Analysis of a new report that says safety-related product withdrawals have not increased since the approval process sped up in the 1990s.
Faster approval times have not lead to increased withdrawals due to safety problems, according a new report by the Tufts Center for the Study of Drug Development. Reforms in the 1990s instituted user fees and sped up the approval process.
Tufts researchers found that of the 20 drugs that have been withdrawn since 1980, nine came off the market before the 1993 user fee changes. According to the report, seven of 217 drugs approved in the 1980s were withdrawn and 11 of 311 drugs approved in the 1990s were withdrawn. Two of these 11, however, were withdrawn prior to the reforms that led to user fees. So far only two of the 120 drugs approved since January 2000 have been withdrawn.
The report also indicates that quickly approved drugs are no more likely to face safety withdrawals than other drugs. For example, data indicate that drug approvals took an average of 2.3 years in the 1980s. But approval times for withdrawn drugs averaged 2.9 years.

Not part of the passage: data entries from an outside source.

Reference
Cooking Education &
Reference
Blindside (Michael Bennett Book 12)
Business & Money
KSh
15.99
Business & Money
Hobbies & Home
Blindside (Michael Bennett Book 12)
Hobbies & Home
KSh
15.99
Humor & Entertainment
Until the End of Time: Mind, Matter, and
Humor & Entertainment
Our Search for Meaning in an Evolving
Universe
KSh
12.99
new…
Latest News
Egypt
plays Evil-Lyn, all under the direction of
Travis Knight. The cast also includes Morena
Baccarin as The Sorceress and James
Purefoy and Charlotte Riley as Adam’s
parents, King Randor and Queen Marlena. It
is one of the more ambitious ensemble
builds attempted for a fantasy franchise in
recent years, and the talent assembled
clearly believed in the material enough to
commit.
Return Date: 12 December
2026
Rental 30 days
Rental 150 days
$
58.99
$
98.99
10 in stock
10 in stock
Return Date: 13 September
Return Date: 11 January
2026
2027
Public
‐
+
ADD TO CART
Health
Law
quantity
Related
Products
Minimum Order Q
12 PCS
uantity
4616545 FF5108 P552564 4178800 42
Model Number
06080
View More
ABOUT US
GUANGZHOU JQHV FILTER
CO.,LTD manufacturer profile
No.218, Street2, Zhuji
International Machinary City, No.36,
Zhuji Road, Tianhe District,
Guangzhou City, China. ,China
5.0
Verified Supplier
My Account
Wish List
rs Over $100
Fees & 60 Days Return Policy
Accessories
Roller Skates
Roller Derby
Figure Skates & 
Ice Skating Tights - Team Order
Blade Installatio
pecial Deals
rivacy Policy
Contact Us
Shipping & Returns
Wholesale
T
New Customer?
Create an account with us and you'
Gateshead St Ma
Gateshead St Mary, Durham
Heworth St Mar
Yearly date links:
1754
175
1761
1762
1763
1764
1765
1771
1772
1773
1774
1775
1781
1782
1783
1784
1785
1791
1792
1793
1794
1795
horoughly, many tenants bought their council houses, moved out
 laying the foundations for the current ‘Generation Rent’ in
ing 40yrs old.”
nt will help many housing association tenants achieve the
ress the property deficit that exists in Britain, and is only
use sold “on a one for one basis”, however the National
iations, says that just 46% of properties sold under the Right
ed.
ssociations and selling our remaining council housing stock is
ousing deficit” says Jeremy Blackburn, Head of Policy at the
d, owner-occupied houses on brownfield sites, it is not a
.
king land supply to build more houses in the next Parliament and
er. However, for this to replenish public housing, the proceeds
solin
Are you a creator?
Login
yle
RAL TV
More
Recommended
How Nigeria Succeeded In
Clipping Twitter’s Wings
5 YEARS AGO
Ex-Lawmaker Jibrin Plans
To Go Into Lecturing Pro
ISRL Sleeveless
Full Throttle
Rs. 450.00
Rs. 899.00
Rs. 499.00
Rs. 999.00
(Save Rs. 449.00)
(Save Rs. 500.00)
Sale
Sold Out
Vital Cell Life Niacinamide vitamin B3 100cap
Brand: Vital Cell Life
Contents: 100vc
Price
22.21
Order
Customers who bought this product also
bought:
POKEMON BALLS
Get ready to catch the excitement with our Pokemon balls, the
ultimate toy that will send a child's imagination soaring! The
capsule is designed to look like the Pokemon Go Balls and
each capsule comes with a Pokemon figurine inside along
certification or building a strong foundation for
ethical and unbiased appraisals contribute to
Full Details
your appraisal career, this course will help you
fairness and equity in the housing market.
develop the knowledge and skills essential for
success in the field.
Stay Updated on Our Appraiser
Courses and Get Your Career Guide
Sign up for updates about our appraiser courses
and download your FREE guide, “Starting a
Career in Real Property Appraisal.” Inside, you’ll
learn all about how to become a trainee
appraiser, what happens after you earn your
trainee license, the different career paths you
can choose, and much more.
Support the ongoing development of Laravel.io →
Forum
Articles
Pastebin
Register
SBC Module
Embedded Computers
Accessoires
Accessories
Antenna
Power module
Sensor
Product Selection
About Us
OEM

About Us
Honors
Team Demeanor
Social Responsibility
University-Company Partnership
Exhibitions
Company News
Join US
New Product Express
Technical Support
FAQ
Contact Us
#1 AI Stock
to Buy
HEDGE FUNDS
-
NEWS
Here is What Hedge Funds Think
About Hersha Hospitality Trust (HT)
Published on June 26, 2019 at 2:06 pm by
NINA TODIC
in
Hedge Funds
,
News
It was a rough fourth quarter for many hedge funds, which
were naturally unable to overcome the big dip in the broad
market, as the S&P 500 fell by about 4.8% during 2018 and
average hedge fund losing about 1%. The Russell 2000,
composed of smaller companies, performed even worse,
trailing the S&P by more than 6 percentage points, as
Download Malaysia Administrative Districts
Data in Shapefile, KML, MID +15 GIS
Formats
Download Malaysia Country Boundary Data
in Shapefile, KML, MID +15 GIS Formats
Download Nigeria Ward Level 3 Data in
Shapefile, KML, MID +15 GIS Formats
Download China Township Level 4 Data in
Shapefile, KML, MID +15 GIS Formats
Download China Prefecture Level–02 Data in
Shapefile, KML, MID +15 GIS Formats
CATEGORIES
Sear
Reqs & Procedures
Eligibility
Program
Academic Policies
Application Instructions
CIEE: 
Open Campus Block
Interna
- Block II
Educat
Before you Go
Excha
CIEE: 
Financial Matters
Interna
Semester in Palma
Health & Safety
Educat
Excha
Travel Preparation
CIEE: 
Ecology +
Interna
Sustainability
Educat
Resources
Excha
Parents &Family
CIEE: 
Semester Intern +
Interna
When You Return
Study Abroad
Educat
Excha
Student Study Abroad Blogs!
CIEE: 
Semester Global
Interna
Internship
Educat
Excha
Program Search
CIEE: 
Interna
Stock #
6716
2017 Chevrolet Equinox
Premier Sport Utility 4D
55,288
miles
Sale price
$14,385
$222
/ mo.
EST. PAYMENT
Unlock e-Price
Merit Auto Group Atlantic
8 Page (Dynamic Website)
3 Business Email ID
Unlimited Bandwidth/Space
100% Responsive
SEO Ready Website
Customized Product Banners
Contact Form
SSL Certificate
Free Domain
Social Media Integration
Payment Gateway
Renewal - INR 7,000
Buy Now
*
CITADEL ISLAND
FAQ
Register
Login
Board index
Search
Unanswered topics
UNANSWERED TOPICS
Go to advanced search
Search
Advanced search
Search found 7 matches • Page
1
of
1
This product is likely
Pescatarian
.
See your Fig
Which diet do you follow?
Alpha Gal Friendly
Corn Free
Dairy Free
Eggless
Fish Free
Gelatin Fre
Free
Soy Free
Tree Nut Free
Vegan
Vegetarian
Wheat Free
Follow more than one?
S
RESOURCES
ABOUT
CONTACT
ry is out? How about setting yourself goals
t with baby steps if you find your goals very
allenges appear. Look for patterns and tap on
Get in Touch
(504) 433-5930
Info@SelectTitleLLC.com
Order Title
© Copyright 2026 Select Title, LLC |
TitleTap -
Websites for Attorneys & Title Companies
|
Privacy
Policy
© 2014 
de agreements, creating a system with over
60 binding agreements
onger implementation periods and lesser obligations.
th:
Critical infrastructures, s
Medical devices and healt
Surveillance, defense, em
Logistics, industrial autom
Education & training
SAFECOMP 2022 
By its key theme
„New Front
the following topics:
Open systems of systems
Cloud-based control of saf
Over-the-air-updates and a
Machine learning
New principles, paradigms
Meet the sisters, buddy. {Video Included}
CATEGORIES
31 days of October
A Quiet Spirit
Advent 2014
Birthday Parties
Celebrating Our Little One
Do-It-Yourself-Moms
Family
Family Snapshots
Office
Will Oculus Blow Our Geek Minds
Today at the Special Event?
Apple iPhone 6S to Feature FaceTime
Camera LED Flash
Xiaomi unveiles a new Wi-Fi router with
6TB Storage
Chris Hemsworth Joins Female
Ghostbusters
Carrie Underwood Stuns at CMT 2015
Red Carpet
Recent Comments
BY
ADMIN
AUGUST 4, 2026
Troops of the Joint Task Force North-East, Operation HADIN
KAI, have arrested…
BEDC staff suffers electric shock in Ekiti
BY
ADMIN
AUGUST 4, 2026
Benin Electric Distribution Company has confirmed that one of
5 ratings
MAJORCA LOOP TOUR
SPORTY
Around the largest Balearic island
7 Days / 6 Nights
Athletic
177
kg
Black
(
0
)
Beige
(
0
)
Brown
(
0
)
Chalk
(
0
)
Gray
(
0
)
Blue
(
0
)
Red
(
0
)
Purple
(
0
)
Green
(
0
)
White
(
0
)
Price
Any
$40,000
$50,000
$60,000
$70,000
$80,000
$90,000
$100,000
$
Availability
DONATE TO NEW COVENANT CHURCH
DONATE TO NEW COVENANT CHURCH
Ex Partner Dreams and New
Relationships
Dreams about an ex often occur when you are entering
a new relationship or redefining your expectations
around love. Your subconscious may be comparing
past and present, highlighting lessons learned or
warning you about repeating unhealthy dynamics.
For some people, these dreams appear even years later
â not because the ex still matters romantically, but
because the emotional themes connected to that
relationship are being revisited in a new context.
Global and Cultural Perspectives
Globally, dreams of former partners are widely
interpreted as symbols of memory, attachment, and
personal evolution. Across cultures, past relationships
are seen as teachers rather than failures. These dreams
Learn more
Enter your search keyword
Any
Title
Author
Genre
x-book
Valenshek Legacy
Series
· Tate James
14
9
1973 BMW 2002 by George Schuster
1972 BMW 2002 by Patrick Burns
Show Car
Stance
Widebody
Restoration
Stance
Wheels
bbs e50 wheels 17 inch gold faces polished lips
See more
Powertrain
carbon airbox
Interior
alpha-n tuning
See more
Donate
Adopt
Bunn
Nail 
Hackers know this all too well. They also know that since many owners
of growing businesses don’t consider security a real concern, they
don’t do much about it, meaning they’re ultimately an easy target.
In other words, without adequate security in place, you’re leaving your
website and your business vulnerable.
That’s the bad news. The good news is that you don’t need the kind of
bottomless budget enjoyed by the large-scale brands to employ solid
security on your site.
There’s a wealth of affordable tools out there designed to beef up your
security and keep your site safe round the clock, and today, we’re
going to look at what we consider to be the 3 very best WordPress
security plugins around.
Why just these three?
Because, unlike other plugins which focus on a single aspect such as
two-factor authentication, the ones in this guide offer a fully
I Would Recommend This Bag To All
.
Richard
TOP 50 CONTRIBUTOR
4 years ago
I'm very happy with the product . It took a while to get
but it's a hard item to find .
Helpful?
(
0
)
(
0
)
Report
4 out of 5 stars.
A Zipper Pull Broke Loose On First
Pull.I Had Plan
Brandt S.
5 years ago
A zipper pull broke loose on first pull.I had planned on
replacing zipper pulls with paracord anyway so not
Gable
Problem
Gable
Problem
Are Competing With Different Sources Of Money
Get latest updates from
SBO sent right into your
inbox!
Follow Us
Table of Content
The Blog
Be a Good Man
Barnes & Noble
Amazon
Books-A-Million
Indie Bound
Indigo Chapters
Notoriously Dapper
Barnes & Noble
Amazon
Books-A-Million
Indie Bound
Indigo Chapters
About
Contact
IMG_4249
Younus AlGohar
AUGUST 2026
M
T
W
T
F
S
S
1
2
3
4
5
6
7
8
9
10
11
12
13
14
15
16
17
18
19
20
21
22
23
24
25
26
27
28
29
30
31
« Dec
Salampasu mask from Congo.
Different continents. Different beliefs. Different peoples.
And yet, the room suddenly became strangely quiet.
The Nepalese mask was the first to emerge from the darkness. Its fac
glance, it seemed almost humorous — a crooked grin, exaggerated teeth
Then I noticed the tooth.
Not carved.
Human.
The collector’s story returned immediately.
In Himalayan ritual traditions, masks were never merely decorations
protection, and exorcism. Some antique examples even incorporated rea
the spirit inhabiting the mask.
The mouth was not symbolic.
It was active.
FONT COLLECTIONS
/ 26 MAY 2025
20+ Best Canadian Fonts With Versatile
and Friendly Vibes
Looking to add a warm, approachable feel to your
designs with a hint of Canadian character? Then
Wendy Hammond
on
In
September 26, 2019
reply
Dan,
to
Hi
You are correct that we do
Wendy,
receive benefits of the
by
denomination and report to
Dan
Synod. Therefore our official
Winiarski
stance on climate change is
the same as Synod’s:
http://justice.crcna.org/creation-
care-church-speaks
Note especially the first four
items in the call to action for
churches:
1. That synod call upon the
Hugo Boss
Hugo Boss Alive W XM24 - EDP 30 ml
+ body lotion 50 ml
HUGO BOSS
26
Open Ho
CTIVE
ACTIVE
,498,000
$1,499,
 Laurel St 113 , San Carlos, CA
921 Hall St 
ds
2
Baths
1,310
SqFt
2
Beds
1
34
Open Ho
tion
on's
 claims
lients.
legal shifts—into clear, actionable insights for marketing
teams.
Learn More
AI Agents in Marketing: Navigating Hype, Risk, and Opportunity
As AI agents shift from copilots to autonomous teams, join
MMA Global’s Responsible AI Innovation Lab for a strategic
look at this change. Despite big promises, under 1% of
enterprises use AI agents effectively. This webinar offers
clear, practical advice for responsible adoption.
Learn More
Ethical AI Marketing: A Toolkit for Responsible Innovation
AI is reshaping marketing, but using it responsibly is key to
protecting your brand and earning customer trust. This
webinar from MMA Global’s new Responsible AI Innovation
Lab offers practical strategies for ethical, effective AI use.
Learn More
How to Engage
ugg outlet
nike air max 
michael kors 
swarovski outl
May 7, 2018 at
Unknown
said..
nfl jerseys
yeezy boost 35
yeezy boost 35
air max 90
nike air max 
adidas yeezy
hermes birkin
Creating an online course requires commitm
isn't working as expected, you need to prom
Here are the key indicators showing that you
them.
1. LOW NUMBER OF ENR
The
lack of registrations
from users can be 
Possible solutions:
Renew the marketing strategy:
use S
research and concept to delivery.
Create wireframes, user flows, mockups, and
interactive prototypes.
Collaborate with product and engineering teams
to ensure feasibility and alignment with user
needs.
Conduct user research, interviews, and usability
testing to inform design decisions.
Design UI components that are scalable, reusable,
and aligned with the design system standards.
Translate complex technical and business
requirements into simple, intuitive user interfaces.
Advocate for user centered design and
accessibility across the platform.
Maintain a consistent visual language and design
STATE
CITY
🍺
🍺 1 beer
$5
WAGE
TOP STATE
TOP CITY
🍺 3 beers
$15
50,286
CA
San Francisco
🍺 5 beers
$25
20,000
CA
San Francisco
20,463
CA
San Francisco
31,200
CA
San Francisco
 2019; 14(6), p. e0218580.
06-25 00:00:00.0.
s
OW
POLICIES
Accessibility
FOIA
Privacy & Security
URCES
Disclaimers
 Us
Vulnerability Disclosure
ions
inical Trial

In the 1990s, approvals for withdrawn drugs took 1.1 years as compared with 1.3 years overall.
But Tufts CSDD director Kenneth Kaitin said that this difference is small enough that there is “no discernible pattern.” He also indicated that the time differential for drugs approved since 2000 is not reliable because of the small number of withdrawals.
“FDA’s process was inordinately lengthy in previous years,” Kaitin said. “Now we have an application process that does not limit FDA’s ability to detect safety problems.”
Further research, Kaitin said, should examine how to identify risks after a drug is on the market.
Charles Bennett, professor at Northwestern University’s Feinberg School of Medicine, agreed that optimizing post-marketing risks is more important than changing the speed of approval.
“A little faster or a little slower, I don’t think it’s short-cutting safety steps,” he said. “It’s not the approval that’s the issue; it’s after approval.”
Bennett also criticized the Tufts study for not differentiating between drugs approved under the regular process and those with accelerated approval. He stressed that it is especially important to understand the assessment of post-marketing risk for accelerated drugs, which have smaller clinical trials.
The Tufts study also found that 70 percent of the drugs withdrawn since 1980 were in three classes --- anesthetic/analgesic, cardiovascular, and anti-infective. Kaitin speculated that the first two classes of drugs might have lead to more safety issues because they are generally taken over a longer period of time.
“Increasing the length of treatment increases the likelihood that you will have safety problems due to long-term toxicity,” he said.
He also thought that anti-inflammatory drugs might lead to safety problems because the processes targeted by these drugs are often part of a variety of physiological functions.
He indicated that almost all of the anti-infective drugs pulled off the market were in one class, quinolones, which were associated with liver toxicity.
On the other hand, Brian Strom, professor of public health and preventive medicine at the University of Pennsylvania, said that these three classes probably have some of the highest numbers of drugs in them. So, the larger number of withdrawals for these classes is most likely proportional.
Bennett suggested that instead of focusing on classes of drugs, future research looks at the types of toxicities that lead to the withdrawals. He suggested looking at liver and bone marrow registries or at data from plasmapheresis centers. Information on toxicities from these samples or registries could be compared with knowledge about what drugs the people with these symptoms were taking.